In 2000, the couple divorced. Norton henceforth lived much of the time in New York. In February 2001, a fire caused by faulty wiring destroyed the Martha's Vineyard home. Norton decided to have it rebuilt almost exactly as it was before the fire. Meanwhile, he began a relationship with New York financier Gwen Adams who, being an "Islander" in origin herself, also liked the area. Since then, the couple spend ten weeks of summer in the Corbin-Norton House annually, usually hosting several guests. They were married in a church in nearby Edgartown, performed by their neighbor on the island, author and scholar Henry Louis Gates, Jr..
Peter and Eileen founded the Peter Norton Family Foundation in 1989, which gives financial support to visual and contemporary non-profit arts organizations, as well as human social services organizations. Custody of the foundation was heavily litigated over a period of years.[8] Norton also serves on the boards of Creative Capital Foundation,[9] the California Institute of the Arts,[10] Reed College,[11] Crossroads School,[12] and the Museum of Modern Art in New York.[13]

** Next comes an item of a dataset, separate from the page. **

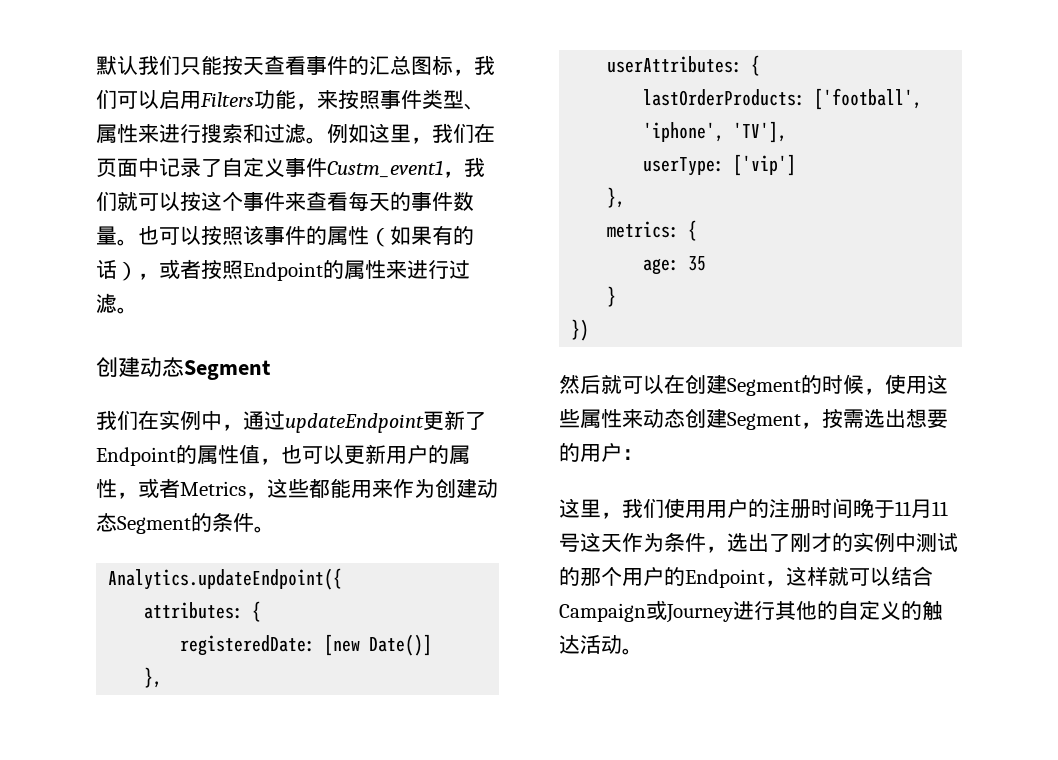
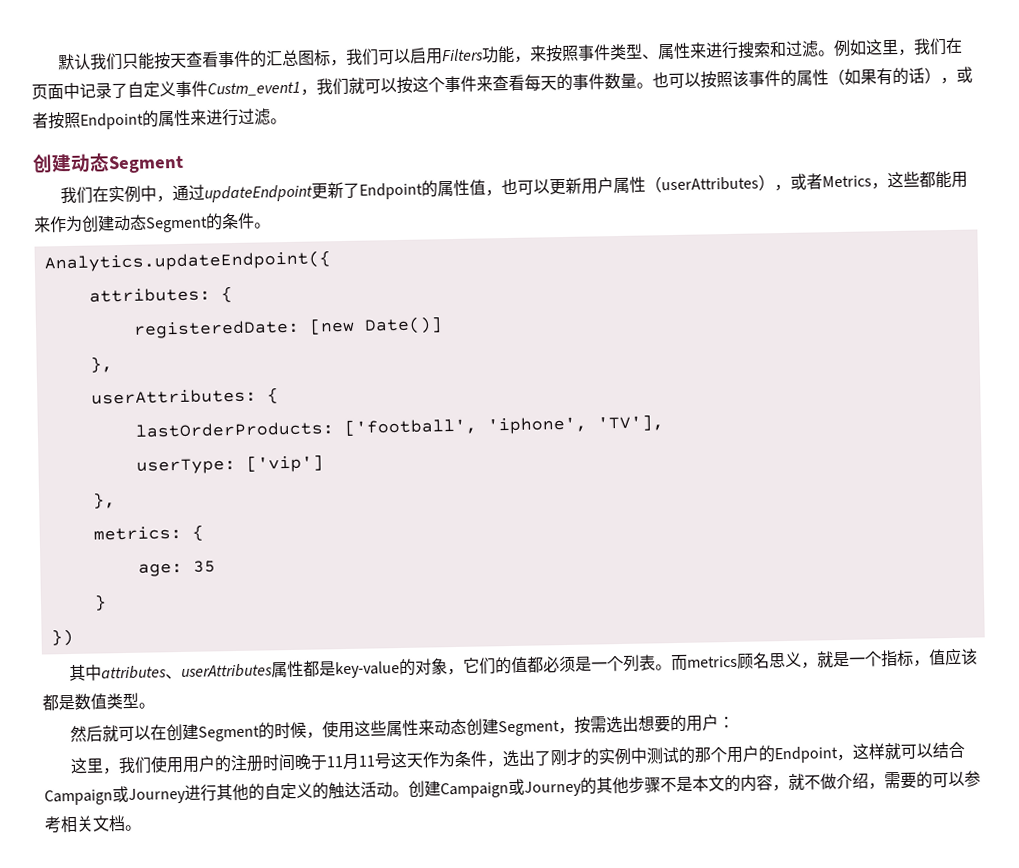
[428,445,470,464] [96,479,117,498] 的属性 -> [613,174,776,194] 属性（userAttributes）
(590, 330) none -> [69,647,979,682] [42,692,155,711] // 其中attributes、userAttributes属性都是key-value的对象，它们的值都必须是一个列表。而metrics顾名思义，就是一个指标，值应该都是数值类型。
(643, 651) none -> [408,770,981,799] [44,815,142,834] 创建Campaign或Journey的其他步骤不是本文的内容，就不做介绍，需要的可以参考相关文档。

With his first wife, Norton accumulated one of the largest modern contemporary art collections in the United States. Many of the pieces are on loan all over the world at any given time, and many were on view at Symantec Corporation, which purchased Peter Norton Computing in 1990. The foundation and the Norton Family Office are located in Santa Monica. ARTnews magazine regularly lists Norton among the world's top 200 collectors.
In 1999, Norton purchased letters written to Joyce Maynard by reclusive author J.D. Salinger for US$156,500. (Salinger had a year-long affair with Maynard in 1972 when she was 18.) Maynard said she was forced to auction the letters for financial reasons. Norton announced that his intention was to return the letters to Salinger.[14]